U.S. agencies are tightening access to classified information, and the Obama administration has told agencies to limit the use of external drives for transferring data. One man, Brad Manning, an Army intelligence specialist, is allegedly responsible for downloading all the files. Manning has been in military detention since May.
Mary Manjikian, a former foreign service officer and now a professor at Regent University's Robertson School of Government, outlined the long-term consequences for diplomacy: "Every time an analyst sits down to write a piece of analysis, they have to think to themselves, 'Would I lose my job if this ends up on the front page of The Washington Post?' They'll have to censor themselves."
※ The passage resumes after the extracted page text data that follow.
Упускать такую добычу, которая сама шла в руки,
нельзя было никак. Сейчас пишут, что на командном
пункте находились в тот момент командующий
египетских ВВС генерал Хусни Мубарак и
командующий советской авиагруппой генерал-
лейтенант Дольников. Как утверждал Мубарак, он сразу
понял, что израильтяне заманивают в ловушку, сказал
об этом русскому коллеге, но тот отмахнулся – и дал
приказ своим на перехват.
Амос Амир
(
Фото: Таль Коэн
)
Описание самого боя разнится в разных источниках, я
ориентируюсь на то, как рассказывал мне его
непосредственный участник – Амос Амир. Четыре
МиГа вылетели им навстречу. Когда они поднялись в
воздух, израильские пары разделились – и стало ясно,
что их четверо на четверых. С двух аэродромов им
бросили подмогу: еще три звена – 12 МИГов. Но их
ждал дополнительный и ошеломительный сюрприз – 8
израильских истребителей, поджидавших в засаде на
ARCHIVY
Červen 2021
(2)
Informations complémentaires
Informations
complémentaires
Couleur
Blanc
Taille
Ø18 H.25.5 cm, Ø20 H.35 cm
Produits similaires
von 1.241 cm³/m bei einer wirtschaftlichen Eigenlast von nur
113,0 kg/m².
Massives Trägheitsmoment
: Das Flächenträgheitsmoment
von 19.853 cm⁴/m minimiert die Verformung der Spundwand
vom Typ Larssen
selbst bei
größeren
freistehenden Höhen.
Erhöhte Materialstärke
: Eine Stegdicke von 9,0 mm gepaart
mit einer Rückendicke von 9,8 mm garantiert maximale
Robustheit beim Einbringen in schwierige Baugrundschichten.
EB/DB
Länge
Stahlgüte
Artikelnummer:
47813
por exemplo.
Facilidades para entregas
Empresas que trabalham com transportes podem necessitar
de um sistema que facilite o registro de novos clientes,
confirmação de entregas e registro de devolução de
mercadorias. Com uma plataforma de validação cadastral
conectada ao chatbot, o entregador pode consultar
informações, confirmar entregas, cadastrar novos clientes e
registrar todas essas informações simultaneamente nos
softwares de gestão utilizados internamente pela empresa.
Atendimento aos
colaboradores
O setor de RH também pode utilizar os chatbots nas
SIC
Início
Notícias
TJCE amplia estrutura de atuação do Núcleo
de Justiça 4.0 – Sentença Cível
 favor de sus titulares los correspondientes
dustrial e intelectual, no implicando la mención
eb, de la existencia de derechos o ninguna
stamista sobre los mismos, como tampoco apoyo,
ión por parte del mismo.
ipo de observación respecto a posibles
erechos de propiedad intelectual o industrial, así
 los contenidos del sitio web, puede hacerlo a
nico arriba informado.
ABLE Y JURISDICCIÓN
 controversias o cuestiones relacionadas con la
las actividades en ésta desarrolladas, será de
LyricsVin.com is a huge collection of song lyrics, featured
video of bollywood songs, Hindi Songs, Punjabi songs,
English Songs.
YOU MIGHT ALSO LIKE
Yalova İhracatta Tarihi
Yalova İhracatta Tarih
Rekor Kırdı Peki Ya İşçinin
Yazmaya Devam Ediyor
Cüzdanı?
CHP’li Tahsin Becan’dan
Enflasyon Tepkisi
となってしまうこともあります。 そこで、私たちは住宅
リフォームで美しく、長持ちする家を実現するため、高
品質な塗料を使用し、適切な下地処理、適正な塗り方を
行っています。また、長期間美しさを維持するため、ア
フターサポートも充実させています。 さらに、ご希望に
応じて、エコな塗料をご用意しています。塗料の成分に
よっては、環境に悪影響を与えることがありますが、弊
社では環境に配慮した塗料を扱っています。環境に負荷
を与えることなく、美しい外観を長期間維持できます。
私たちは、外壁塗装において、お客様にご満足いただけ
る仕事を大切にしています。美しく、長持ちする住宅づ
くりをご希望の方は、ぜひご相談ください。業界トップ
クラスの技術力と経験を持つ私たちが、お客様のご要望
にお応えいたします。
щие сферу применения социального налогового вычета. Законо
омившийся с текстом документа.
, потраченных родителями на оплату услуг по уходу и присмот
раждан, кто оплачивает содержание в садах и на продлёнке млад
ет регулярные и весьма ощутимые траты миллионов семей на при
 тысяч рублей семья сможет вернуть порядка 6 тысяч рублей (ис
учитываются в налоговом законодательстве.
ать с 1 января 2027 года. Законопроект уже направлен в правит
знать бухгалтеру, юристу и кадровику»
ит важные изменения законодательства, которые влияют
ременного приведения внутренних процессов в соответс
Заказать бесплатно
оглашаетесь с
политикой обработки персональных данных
Manjikian imagines foreign service officers turning to phone calls to have candid conversations so there is no written record. "It's going to be a tragedy for historians," she said. "Imagine if we had no records of the Cuban missile crisis."
The State Department receives 5,000 to 6,000 cables a day, according to Manjikian, who used to write three or four cables a day herself. She called the leaked cables "a very, very small sample" and said Julian Assange, the head of WikiLeaks, was "irresponsible" for unveiling private conversations out of context. The U.S. government should "make an example of him," she said. Top House Republican Pete King, in line to chair the Homeland Security Committee, urged Clinton to designate WikiLeaks as a foreign terrorist organization. State Department spokesman P.J. Crowley said the agency didn't consider WikiLeaks' publication of the documents a "terrorist act," though it was a "crime."